As budgets are put under more pressure, papers have
inevitably shed specialist staff, so that there is invariably no knowledge of
transport matters in-house beyond someone who occasionally gets out of the
office to road test cars. This means that press releases tend to get churned
over when it comes to anything else. But, as the latest news from train
operator Eurostar shows, they can’t even get that right.
Eurostar train sets at St Pancras International
Eurostar has bought some new trains. These are being built
by Siemens in Germany. Ten were ordered; the company has since increased its
order to 17. The new trains have a top speed of 320km/h, or 198mph. They can seat
900 passengers, and will have Wi-Fi throughout (please note, Virgin Trains, in
Standard Class as well as in First). The estimated date of first service is
late next year.
Some papers have effectively admitted they are churning over
the press release: for instance, the
Telegraph has put “Agency” on the by-line. And the Tel has stuck to what that press release
says. But just saying the new trains are, well, new was too much for some in
the Fourth Estate. Someone, somewhere, decided they would slash London to Paris
journey times.
The
Independent was cautious: “it is reportedly estimated to cut journey
times from London to Paris by 15 minutes”. Not
so the Mail: “London to Paris in just two hours: Eurostar
unveils new state-of-the-art 200mph train that will slash journey time by 15
minutes”. The
Standard concurred: “Eurostar
launches new 200mph trains which will slash London-Paris journey times”.
But, as Captain Blackadder might have observed, there was
only one thing wrong with this idea – it was bollocks. There is no location
between London and Paris – or between London and Brussels, for that matter –
that permits a higher line speed than 300km/h, which the current TGV-derived
Eurostar sets can already achieve. Any time savings would be down to better
acceleration – and would be minimal.
What the press also fails to mention as it tells of direct
services from London to, well, all over Europe is that the UK Government’s security
paranoia, which excludes us from joining the Schengen zone, means the same
baggage and passport checks not just at St Pancras International, but also most
likely during an enforced en-route stop at Lille. But, of course, that isn’t in
the press release.
It has been left to the deeply subversive Guardian to give readers the
more factual stuff: “The trains are
slightly higher and wider than the original”. The original Eurostar sets
had to fit within the Network Rail structure gauge. The new ones don’t, and so
are more spacious. But they still aren’t going to slash journey times between
London and Paris, or London and Brussels.

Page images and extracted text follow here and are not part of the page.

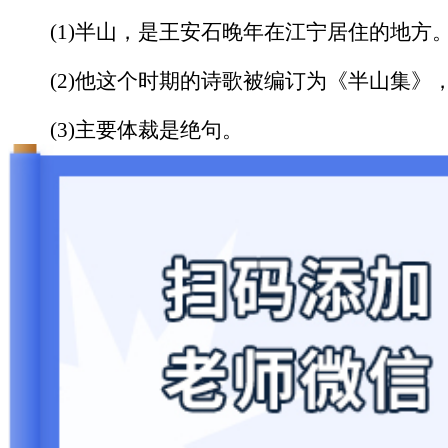
(1)半山，是王安石晚年在江宁居住的地方
(2)他这个时期的诗歌被编订为《半山集》，
(3)主要体裁是绝句。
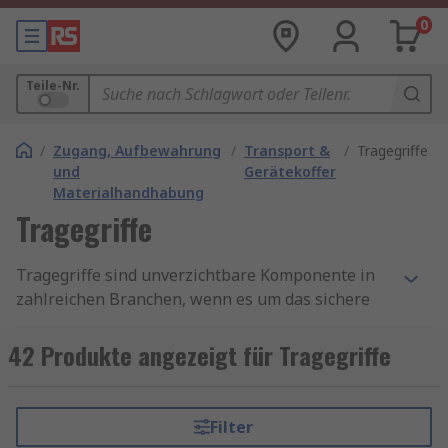
0
Teile-Nr.
/
Zugang, Aufbewahrung
/
Transport &
/
Tragegriffe
und
Gerätekoffer
Materialhandhabung
Tragegriffe
Tragegriffe sind unverzichtbare Komponente in
zahlreichen Branchen, wenn es um das sichere
und ergonomische Tragen, Ziehen oder Heben
von Produkten geht. Ob in der
42 Produkte angezeigt für Tragegriffe
Verpackungsindustrie, im Maschinenbau oder im
Möbelbereich – Laschengriffe bieten eine
einfache und effektive Möglichkeit,
Filter
Funktionalität und Komfort zu verbinden.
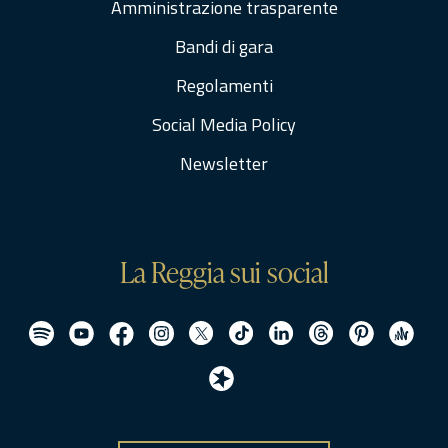
Amministrazione trasparente
Bandi di gara
Regolamenti
Social Media Policy
Newsletter
La Reggia sui social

Our free and fearless press – it can’t even copy a press release correctly.
5 comments:
There's "journey time" and "journey time". To operators it's from when the wheels start moving to when they stop. To passengers it's when you have to be there until when you can go your own way. Eurostar has always had checkin time stuck on the front but thanks to newspaper scare stories and Home Office panic most from Brussels now have extra hanging aorund time at the end whilst a second passport check is done. A 15 minute saving by the operators' calculation would be needed to get many passengers from Brussels back to where they were 2 years ago!
Still, trains that are capable of going faster than they are allowed to is nothing new in Britain. The East Coast's Class91/Mark 4 trains were designed for 140mph in 1988 but have never been permitted to go more than 125mph and the same happened to Virgin's Pendolinos, except they had to have a spell of 110 first!

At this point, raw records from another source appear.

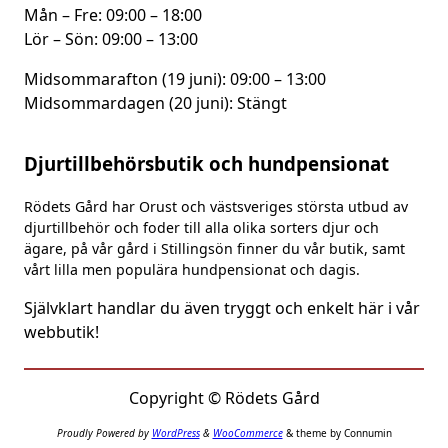
Mån – Fre: 09:00 – 18:00
Lör – Sön: 09:00 – 13:00
Midsommarafton (19 juni): 09:00 – 13:00
Midsommardagen (20 juni): Stängt
Djurtillbehörsbutik och hundpensionat
Rödets Gård har Orust och västsveriges största utbud av
djurtillbehör och foder till alla olika sorters djur och
ägare, på vår gård i Stillingsön finner du vår butik, samt
vårt lilla men populära hundpensionat och dagis.
Självklart handlar du även tryggt och enkelt här i vår
webbutik!
Copyright © Rödets Gård
Proudly Powered by
WordPress
&
WooCommerce
& theme by Connumin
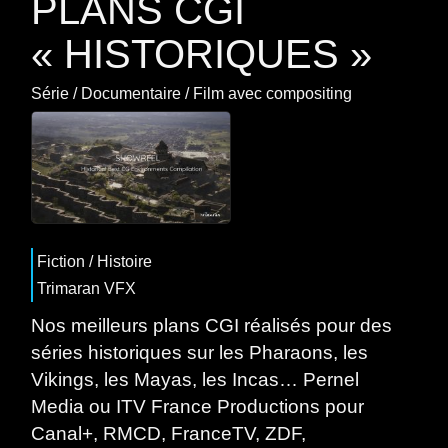
PLANS CGI
« HISTORIQUES »
Série
/
Documentaire
/
Film
avec
compositing
Fiction
/
Histoire
Trimaran VFX
Nos meilleurs plans CGI réalisés pour des
séries historiques sur les Pharaons, les
Vikings, les Mayas, les Incas… Pernel
Media ou ITV France Productions pour
Canal+, RMCD, FranceTV, ZDF,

Another thing about the e320s is that they apparently go straight onto London-Paris, with 373s on the other routes, which by definition are mostly longer (other than Brussels). Some might actually benefit from 320kph in places - isn't some of the Marseille line 320?
The real reason for the e320s is cost (much cheaper to maintain, being newer and not squashed into a UK loading gauge) and capacity (900-odd passengers, or two A380s worth per trip).
Reputedly on Friday evening Eurostar are capacity constrained on Paris runs, and can easily sell more tickets if they had more seats, hence the urgency of getting e320s on that route, regardless of journey time improvements. 373s are fine for longer, thinner trips, but even there they're getting a bit long in the tooth - the French are scrapping three of their sets.
Even if the infrastructure could take much higher speeds Eurostar may have found the same problem as the Japanese did with the latest Shinkansen. When the Japanese ran them at design speed the lineside noise was so great it disturbed residents, so the speed had to be reduced.
LGV Nord and HS1 both have design speeds in excess of 300km/h - the issue is more that for capacity reasons, it's unlikely to be sensible to run the e320s at a slightly higher speed than the existing sets. As we know from WCML experience...
IC225s on the ECML had a period when they could run at their full speed on "flashing green" signals, but the regulations were changed to require in-cab signalling above 125 mph.